3. Since the recursion.c prompts to a user for input, insert instructions in recursion.s so the program will prompt the same statement to a user.
4. Insert statements for the program to read in a value from a user. What register should we use to store that value? (Hint: you will use it as the argument for your recursion function call.)
5. Next, the main function calls recursion with the correct input argument. After returning from recursion, we need to print out the returned value. What register do we expect the returned value to be stored in? However, the syscall for printing out a value is also using the same register. What can we do?
6. Based on your answer from step 5, insert the correct instructions to print out the returned value before jumping to the end of program.
7. Now, let us complete the recursion function. The stack pointer was moved to create extra storage for the function. How many integer values are reserved in this storage? What is the first thing to be stored in this stack frame? Insert a statement to accomplish this.
8. Based on the branch statement under label recursion, update the returning value. Again, you must use the correct register to store the returning value.
9. Based on the branch statement under label not_minus_one, update the returning value. Again, you must use the correct register to store the returning value.

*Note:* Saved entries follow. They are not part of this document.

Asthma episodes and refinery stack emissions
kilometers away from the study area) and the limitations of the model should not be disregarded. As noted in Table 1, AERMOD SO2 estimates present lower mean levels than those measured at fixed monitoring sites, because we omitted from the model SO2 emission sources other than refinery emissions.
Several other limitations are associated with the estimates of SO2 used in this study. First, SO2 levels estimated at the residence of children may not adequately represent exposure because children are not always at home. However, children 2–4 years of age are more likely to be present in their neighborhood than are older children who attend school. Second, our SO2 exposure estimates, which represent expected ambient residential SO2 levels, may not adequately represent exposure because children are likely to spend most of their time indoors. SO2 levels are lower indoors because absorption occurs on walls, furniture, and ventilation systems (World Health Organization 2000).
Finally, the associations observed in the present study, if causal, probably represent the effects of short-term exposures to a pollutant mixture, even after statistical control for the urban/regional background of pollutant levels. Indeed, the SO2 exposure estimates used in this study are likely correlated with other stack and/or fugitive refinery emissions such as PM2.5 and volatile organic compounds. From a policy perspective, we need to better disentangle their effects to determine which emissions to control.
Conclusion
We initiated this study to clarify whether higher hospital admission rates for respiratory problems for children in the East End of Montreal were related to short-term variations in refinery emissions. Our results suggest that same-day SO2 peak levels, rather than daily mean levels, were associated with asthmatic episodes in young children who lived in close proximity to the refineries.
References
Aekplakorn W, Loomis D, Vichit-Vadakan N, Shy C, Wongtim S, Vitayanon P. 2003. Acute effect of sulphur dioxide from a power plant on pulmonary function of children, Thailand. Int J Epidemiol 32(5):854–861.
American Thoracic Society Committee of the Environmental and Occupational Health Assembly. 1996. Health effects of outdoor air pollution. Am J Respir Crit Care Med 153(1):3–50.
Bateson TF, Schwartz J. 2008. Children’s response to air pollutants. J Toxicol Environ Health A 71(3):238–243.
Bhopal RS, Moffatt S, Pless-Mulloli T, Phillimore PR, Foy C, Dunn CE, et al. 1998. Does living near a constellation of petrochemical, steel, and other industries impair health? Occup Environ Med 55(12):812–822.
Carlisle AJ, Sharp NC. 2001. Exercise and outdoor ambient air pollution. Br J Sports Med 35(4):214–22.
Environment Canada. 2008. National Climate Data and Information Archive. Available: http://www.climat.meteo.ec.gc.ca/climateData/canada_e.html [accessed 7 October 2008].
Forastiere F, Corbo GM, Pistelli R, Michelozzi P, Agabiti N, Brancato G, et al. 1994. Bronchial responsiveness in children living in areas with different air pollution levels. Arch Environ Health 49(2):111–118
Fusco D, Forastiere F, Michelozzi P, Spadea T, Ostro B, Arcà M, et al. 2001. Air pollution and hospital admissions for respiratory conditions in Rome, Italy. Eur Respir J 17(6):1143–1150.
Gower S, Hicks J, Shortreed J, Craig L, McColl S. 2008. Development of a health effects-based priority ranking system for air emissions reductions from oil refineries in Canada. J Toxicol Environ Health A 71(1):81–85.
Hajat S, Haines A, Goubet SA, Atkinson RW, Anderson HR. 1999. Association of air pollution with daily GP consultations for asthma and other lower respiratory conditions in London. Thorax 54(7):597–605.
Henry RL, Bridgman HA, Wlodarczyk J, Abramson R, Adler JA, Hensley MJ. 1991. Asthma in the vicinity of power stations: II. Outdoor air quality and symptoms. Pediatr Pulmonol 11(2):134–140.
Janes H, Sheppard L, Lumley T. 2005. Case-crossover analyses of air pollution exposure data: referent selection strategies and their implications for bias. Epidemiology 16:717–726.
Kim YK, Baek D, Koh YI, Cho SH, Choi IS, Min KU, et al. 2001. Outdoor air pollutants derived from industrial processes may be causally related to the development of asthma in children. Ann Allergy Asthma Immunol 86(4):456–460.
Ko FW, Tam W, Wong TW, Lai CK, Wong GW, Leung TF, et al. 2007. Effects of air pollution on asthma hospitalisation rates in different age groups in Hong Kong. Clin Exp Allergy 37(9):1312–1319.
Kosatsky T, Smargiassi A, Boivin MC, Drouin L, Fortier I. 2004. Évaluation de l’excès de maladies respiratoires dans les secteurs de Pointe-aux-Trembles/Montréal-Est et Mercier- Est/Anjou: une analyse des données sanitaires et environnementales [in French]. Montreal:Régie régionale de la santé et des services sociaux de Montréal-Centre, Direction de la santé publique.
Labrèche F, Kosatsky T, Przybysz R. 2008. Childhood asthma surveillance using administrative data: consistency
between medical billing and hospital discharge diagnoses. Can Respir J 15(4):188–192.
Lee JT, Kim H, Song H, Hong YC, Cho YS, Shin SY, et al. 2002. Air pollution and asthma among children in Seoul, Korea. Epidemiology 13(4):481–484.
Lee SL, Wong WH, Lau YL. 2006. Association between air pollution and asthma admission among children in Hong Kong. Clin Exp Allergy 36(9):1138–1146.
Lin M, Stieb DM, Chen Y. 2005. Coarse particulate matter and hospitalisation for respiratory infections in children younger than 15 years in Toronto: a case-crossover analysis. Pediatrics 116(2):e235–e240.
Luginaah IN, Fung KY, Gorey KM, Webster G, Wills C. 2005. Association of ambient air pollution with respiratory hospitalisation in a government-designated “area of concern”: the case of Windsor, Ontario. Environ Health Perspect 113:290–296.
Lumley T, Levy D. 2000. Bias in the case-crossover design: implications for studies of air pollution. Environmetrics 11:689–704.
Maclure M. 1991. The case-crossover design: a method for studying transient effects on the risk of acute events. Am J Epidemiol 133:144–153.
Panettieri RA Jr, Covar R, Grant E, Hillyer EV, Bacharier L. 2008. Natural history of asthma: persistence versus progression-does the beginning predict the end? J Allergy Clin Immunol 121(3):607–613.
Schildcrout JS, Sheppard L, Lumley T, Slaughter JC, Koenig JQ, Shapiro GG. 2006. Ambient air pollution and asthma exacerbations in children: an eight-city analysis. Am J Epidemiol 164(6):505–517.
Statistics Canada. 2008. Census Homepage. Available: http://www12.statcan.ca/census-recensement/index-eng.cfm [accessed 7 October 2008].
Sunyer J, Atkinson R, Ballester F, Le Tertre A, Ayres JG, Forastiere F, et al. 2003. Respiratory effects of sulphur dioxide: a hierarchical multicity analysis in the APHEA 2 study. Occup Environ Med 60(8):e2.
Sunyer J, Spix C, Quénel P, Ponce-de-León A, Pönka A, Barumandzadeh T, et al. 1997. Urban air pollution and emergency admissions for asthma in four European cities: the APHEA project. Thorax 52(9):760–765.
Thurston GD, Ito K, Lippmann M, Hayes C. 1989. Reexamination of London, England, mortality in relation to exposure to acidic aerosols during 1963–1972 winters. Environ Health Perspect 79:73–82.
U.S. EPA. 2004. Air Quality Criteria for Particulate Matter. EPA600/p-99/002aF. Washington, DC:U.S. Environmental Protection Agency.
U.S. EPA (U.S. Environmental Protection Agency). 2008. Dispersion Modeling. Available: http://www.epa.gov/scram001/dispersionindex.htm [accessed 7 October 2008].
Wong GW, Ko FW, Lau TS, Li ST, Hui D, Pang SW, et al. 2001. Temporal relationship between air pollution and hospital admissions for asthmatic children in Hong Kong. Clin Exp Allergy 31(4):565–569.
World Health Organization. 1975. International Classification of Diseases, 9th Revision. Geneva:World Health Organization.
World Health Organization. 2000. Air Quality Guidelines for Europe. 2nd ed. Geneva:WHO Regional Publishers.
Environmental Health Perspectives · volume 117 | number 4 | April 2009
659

10. When the input argument is not 0 or -1, the program will call recursion 2 times. This happens in the code under label not_zero. Why do we need to save $a0 into the stack?
11. Insert a statement to update the input argument for the next recursion call.
12. After returning from the last recursion, the program is about to call the next recursion. However, the last recursion came back with a returned value. What will happen to if we call recursion right away? Insert statements to prevent this from happening.
13. Now the program is ready to call recursion again. Insert statements to update the next input argument.
14. After returning from the second recursion call, insert statements to update the final value to be returned to main.
15. Before returning to main, a value needs to be retrieved so the program can return to the correct location of the code. What is this value? Insert a statement under the label end_recur to retrieve this value
Individual Assignment 1: Create recursion1.s
Study recursion1.c and translate the same program in MIPS following register convention. You can compare the output of your MIPS program with that of recursion1.c.
Save your program as recursion1.s.